■ AIM OF THE EXERCISE: List every line in the listing below that contains the word "Themen".

+ + + + + + +

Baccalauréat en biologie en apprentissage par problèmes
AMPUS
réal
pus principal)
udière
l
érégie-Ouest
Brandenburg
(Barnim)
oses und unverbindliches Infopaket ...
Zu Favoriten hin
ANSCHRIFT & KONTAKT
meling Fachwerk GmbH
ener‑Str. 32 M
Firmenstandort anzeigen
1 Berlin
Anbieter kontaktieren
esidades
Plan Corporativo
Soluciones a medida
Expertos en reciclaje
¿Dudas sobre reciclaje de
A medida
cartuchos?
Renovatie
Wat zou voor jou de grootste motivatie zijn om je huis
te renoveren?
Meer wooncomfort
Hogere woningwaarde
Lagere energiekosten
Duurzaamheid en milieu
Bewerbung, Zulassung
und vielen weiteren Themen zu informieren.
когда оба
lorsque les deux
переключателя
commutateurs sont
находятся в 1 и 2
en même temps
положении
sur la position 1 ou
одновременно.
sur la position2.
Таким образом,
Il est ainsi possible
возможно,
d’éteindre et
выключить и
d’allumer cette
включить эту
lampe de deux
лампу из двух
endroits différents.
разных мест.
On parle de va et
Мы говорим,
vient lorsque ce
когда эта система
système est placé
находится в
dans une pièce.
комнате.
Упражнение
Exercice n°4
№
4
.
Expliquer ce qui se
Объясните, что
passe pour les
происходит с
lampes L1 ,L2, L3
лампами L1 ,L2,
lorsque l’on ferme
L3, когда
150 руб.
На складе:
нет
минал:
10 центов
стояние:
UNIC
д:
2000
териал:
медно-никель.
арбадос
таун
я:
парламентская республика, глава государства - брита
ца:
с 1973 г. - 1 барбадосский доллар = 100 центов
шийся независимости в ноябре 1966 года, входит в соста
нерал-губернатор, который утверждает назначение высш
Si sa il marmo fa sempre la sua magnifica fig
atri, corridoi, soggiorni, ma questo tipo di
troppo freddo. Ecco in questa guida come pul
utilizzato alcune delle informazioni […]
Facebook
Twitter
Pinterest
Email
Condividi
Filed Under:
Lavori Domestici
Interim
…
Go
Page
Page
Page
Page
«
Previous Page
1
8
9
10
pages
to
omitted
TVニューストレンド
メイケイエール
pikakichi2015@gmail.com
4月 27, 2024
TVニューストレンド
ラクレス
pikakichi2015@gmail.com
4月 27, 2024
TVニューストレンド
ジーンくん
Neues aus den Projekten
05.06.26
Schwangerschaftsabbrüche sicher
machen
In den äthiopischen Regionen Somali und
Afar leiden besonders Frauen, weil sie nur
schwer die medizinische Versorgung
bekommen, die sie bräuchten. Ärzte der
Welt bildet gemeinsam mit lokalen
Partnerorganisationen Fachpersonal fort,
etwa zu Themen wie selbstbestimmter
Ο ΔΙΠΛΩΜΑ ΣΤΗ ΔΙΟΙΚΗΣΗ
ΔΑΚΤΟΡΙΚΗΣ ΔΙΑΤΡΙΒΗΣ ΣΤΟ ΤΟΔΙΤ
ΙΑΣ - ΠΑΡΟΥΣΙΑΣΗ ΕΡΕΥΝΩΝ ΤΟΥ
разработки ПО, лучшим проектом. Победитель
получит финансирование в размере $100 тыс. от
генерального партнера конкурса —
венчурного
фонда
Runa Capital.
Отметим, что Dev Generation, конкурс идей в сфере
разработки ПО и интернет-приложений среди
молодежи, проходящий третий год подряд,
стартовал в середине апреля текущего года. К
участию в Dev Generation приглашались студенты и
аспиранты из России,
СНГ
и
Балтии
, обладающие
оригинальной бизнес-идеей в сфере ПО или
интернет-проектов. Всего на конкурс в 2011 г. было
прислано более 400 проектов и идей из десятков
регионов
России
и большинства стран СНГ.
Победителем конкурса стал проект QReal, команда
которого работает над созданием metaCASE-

+ + + + + + +

■ TASK RESULT:
und vielen weiteren Themen zu informieren.
etwa zu Themen wie selbstbestimmter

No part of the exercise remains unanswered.